Jimmy thought it was about the coolest thing his daddy had ever done for him. It went a long way toward stifling most of the feelings of ambiguity he’d been feeling about his daddy ever since he’d almost drowned him. He would have eventually gotten over it anyway, just because he loved his daddy so much, but this hastened the process. The eggs were cooked the way he liked them with the yellows runny and the french toast was sweet and crunchy at the same time, smothered in lots of Aunt Jemima syrup, something Jimmy rarely got at home. Why? Because Aunt Jemima cost too much to buy, according to Jimmy’s daddy.

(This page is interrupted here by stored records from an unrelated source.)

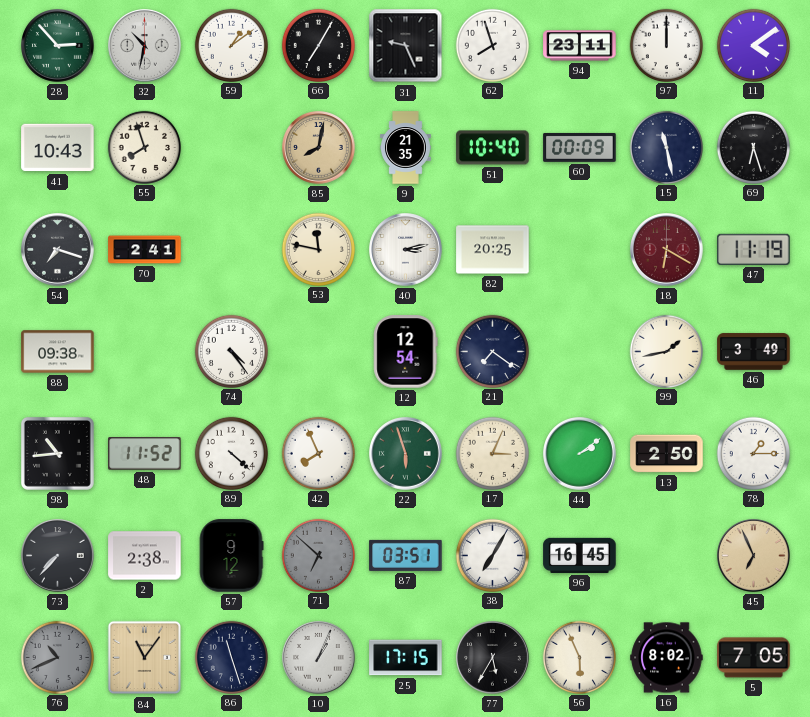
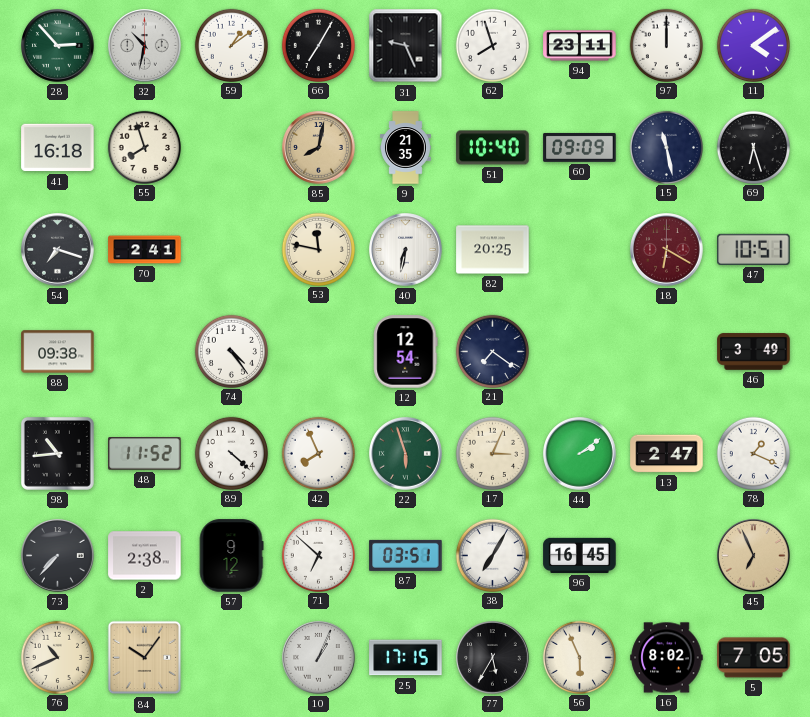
41: 10:43 -> 16:18
60: 00:09 -> 09:09
40: 3:13 -> 6:32
47: 11:19 -> 10:51
99: 1:43 -> none
13: 2:50 -> 2:47
78: 1:15 -> 1:19
71 dial: grey -> white
76 dial: grey -> cream
84: 11:06 -> 10:06
86: 11:27 -> none
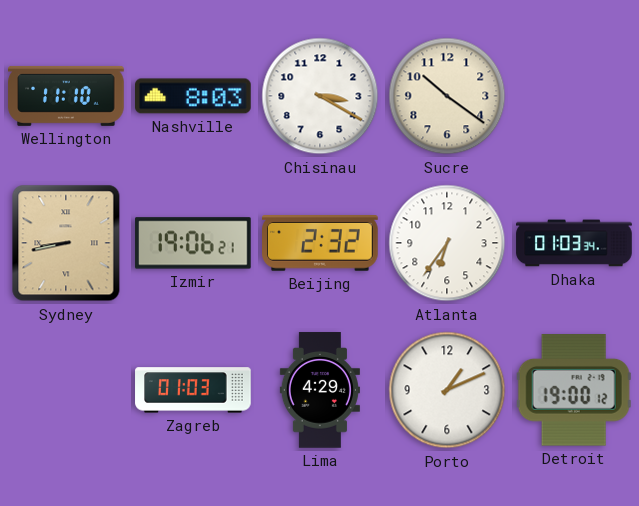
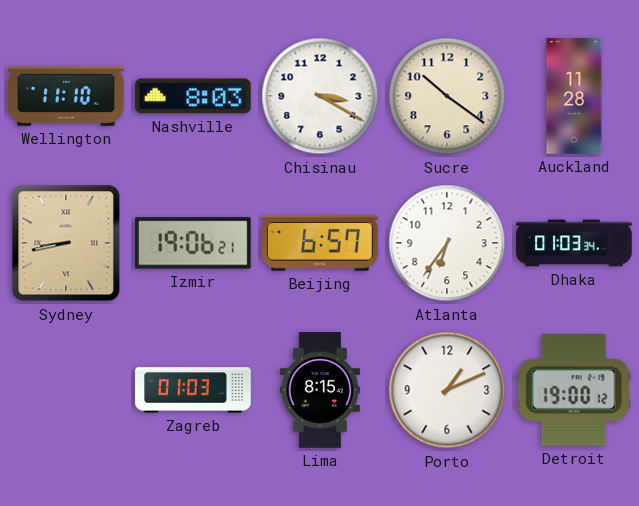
Auckland: none -> 11:28
Beijing: 2:32 -> 6:57
Lima: 4:29 -> 8:15
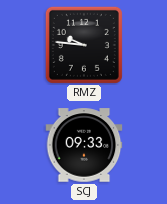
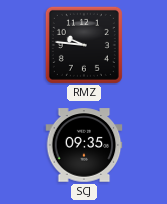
SCJ: 09:33 -> 09:35
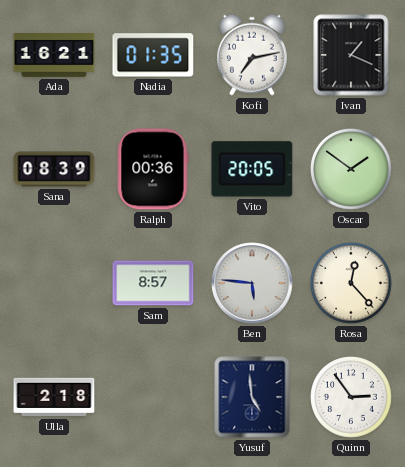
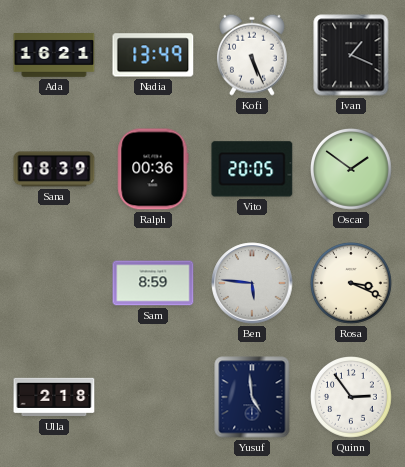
Nadia: 01:35 -> 13:49
Kofi: 7:13 -> 5:26
Sam: 8:57 -> 8:59
Rosa: 12:23 -> 3:19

And another thing was that Jimmy’s daddy seemed to be in a really good mood, that’s how it appeared to Jimmy. He was telling Jimmy jokes and stories about the stuff he did when he was growing up, like working in Halter Wellums’s sawmill and digging big splinters out of his fingers in the evenings and walking home through the woods, saving his money to buy his first car. And he went on to tell him what a piece of shit it turned out to be, about all the rattles it had in the dash. Jimmy cut off some more french toast and asked his daddy a few questions about motors just because he knew his daddy liked to talk about motors, and his daddy talked about Edelbrock intakes and Isky cams some. He confided in Jimmy that he was going to have to fix the transmission in the ’55, or maybe get a new one, maybe with a Hurst shifter. Jimmy immediately wondered how much that would cost. He’d pretty much given up on the Kenny Chesney concert, but there was still a little piece of hidden mythical pasture in the dreamy back part of his mind that was labeled Tupelo Buffalo Park.